For the Overhauser and CPP sensors, the resolution is the minimum step of the frequency meter used to measure the precession frequency and its conversion into an equivalent magnetic field. Therefore, the resolution is actually determined by the frequency meter according to Equation (2). Generally, in the magnetometer design, the equivalent magnetic resolution is substantially higher (an order of magnitude) than the ultimate sensitivity to avoid a contribution of the counter to the overall noise of the system [34]. The experiment was conducted at Hubei Province Electronic Information Product Quality Supervision and Inspection Institute. The result indicates that the resolution of the frequency meter is 0.0001 Hz, implying that the Overhauser sensor has a resolution of 0.0023 nT.

Moreover, the power consumption of our Overhauser sensor is about 1.9 W, which is lower than the 7 W for the GSM-19T based on the direct current pre-polarization. This would extend the operating hours of the battery in walking measurements.

5.3. Field Test

To further verify the performance of the Overhauser sensor, a comparative test of a geomagnetic field measurement was implemented for the Overhauser and GSM-19T sensors in the field. The test environment was far from EMI sources, and the two sensors were separated by 5 m to prevent mutual interference. Moreover, we started up two sensors simultaneously to avoid the influences from geomagnetic diurnal variations. As shown in Figure 16, the results of the comparison indicate that:

(1)

The trends in the geomagnetic field measurements from the two sensors are basically coincident, although the two curves did not overlap. The baseline difference is about 15 nT. The main cause is the magnetic field gradients at the locations of the sensors. Despite being 5 m apart, the Earth’s magnetic field gradient can be ignored. In contrast, with the limitations in test conditions, the fixed magnetic anomaly generated by buildings, pipelines and roads nearby the sensors also can give rise to a magnetic field gradient. However, such magnetic anomalies are different from random EMI and do not affect a comparison of the two sensors.

(2)

In the field test, to verify the detection capability of the magnetic anomaly of the two sensors, a bicycle was ridden nearby the sensors at 70, 200 and 520 s to generate an artificial magnetic anomaly.
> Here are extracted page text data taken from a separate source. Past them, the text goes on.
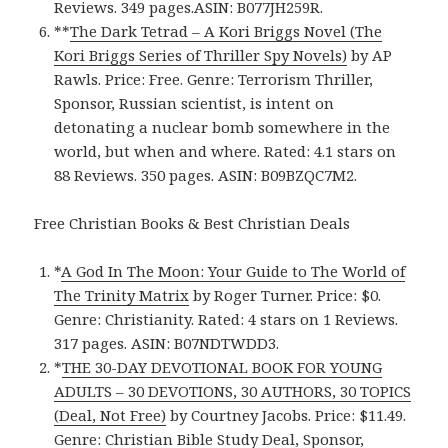
Reviews. 349 pages.ASIN: B077JH259R.
**
The Dark Tetrad – A Kori Briggs Novel (The
Kori Briggs Series of Thriller Spy Novels)
by AP
Rawls. Price: Free. Genre: Terrorism Thriller,
Sponsor, Russian scientist, is intent on
detonating a nuclear bomb somewhere in the
world, but when and where. Rated: 4.1 stars on
88 Reviews. 350 pages. ASIN: B09BZQC7M2.
Free Christian Books & Best Christian Deals
*
A God In The Moon: Your Guide to The World of
The Trinity Matrix
by Roger Turner. Price: $0.
Genre: Christianity. Rated: 4 stars on 1 Reviews.
317 pages. ASIN: B07NDTWDD3.
*
THE 30-DAY DEVOTIONAL BOOK FOR YOUNG
ADULTS – 30 DEVOTIONS, 30 AUTHORS, 30 TOPICS
(Deal, Not Free)
by Courtney Jacobs. Price: $11.49.
Genre: Christian Bible Study Deal, Sponsor,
The test results show that both of the sensors were able to detect a magnetic anomaly of +30 nT, −10 nT and +20 nT, respectively, which indicated a normal detection capability for the Overhauser sensor.

6. Conclusions

To solve the deficiencies of the CPP sensor, our study focused on the DNP effect to further develop an Overhauser geomagnetic sensor for magnetic prospecting. To test the FID signal and performance in magnetic field measurements, a special test instrument was designed that could test both the CPP sensor and the Overhauser sensor. In a comparison of the FID signals in the presence and the absence of the free radical, a 20-fold gain indicated that the DNP effect significantly improves the amplitude and quality of the FID signal under the action of free radicals. Moreover, the 10 pT/Hz${}^{1/2}$@1 Hz sensitivity for the Overhauser sensor is lower than the 30 pT/Hz${}^{1/2}$@1 Hz for the CPP sensor; the resolution and range of the Overhauser sensor are 0.002 nT and 20 $\mathsf{\mu }$T–100 $\mathsf{\mu }$T, respectively; the 0.2 nT uncertainty of the Overhauser sensor is lower than the 1.9 nT of the CPP sensor over the range of the geomagnetic field. In addition, the sensor size is 140 mm in length and 70 mm in diameter.